Courceys then entered a lean patch but with brothers John L. and Frank O'Sullivan doing great work in the schools organising leagues, under age success saw a new generation taking up the struggle in the sixties. Gerard Collins, Seamier Hayes, P.J. Minihane, Tadgh O'Mahony, the Nyhan brothers, Jerry Deasy, Paschal Kiely, teddy Harrington, Andrew Hannon, Vinny O'Donovan came through to lead the club to S.W. titles in '64, '65, '66 and '68 with great battles against newcomers Newestown, Dohenys, Bandon, Clon, etc. Only a surprise defeat by St. Marys in '67 prevented another five in a row. Junior 'B' titles in '62, '66 and '68, under 21 hurling in '69, junior 'B'  football in '66 crowned a great decade on the playing fields. The seventies started where the sixties finished with the team winning the S.W. junior 'A' but loosing the county final to a very strong Clughduv powered by Teddy O'Mahony, Connie Kelly, Noel Dunne. Team:: A.Crowley, P.Twomey, P.J.Minihane, M.Murphy, J.O'Donovan, T.Harrington, A.Hannon, D.O'Donovan, G.Collins, L.Hurley, O.Crowley, B.Nyhan, V.O'Donovan, T.O'Mahony. Also C.Corcoran, l.Keogh.
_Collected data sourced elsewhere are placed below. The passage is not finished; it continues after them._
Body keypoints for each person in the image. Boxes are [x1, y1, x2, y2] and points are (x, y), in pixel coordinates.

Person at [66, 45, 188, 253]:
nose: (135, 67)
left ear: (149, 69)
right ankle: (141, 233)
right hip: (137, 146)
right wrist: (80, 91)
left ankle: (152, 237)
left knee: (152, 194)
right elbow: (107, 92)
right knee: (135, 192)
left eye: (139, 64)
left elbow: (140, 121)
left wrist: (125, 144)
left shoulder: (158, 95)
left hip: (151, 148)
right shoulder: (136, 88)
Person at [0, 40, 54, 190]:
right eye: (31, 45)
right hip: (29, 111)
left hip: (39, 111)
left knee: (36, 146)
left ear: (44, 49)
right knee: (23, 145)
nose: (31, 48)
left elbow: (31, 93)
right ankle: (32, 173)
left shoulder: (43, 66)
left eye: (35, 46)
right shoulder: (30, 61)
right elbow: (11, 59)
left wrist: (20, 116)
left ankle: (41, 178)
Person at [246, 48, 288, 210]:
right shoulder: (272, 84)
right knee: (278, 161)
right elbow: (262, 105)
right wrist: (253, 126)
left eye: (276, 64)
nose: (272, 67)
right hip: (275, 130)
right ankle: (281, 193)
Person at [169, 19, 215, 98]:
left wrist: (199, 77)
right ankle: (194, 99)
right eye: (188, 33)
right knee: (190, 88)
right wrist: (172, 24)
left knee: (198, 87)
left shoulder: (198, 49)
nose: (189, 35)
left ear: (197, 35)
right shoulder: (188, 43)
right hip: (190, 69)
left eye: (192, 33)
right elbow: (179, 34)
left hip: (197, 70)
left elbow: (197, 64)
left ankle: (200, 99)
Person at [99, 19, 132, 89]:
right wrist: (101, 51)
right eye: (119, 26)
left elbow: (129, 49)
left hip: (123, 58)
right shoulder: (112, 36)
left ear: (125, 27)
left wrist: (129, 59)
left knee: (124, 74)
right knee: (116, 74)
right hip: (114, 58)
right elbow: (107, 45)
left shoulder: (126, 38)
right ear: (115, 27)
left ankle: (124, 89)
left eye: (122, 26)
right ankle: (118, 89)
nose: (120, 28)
In 1971 they lost to Bandon who went on to win the County and in 1972 to Newestown who also won the county. Even though the S.W. title was regained in 1973 and retained in 1974(their 15th title) the failure to again win out the county was leading to frustration.

The team was involved in tournaments in Carrigdhoun   and found the hurling their more to their liking. Traveling to matches in the west of the Carbery division was also a problem and geographically the club was much more suited to Carrigdhoun. There was also a firm belief among players and mentors that a change of division might also bring a change of luck and their standard of hurling would improve in Carrigdhoun. Accordingly, at the A.G.M. in early 1975 it was overwhelmingly decided to seek permission to transfer from Carbery to Carrigdhoun.

The loss was mainly Carbery's but amazingly also Courceys, because their luck did change, but for the worse. Establishing themselves in Carrigdhoun proved a daunting task and the successful team of the early seventies broke up soon after. There were near misses in both Football and hurling but it wasn't until the second half of the eights that Courceys finally began to emerge as a real power in Carrigdhoun.

A concentration on youth finally began to lead to success in various grades which culminated in their very first S.E. junior 'A' hurling title win in 1993 against arch rivals Ballinhassig. The wheel had finally turned full circle. Up to that great win Courceys' greatest day in the S.E. came in May1988 when the Jim O'Regan Park was officially opened. Jim was the man who had begun it all back in the 'forties. The park and complex are a fitting tribute to a man who not only hurled for Cork, but was later chairman of the Courceys club, chairman of the S.W. Board, President of the Co. Board, trainer of the Cork team and All-Ireland referee.

Doing justice to Courcey Rovers' contribution to Carbery hurling from 1947 to 1974 in an article like this is impossible but this vibrant club, embracing about 400 houses and 1,400 people, stretching from the Old Head to Bandon., whose loyalty to their parish is legendary, will never be forgotten by hurling followers in Carbery.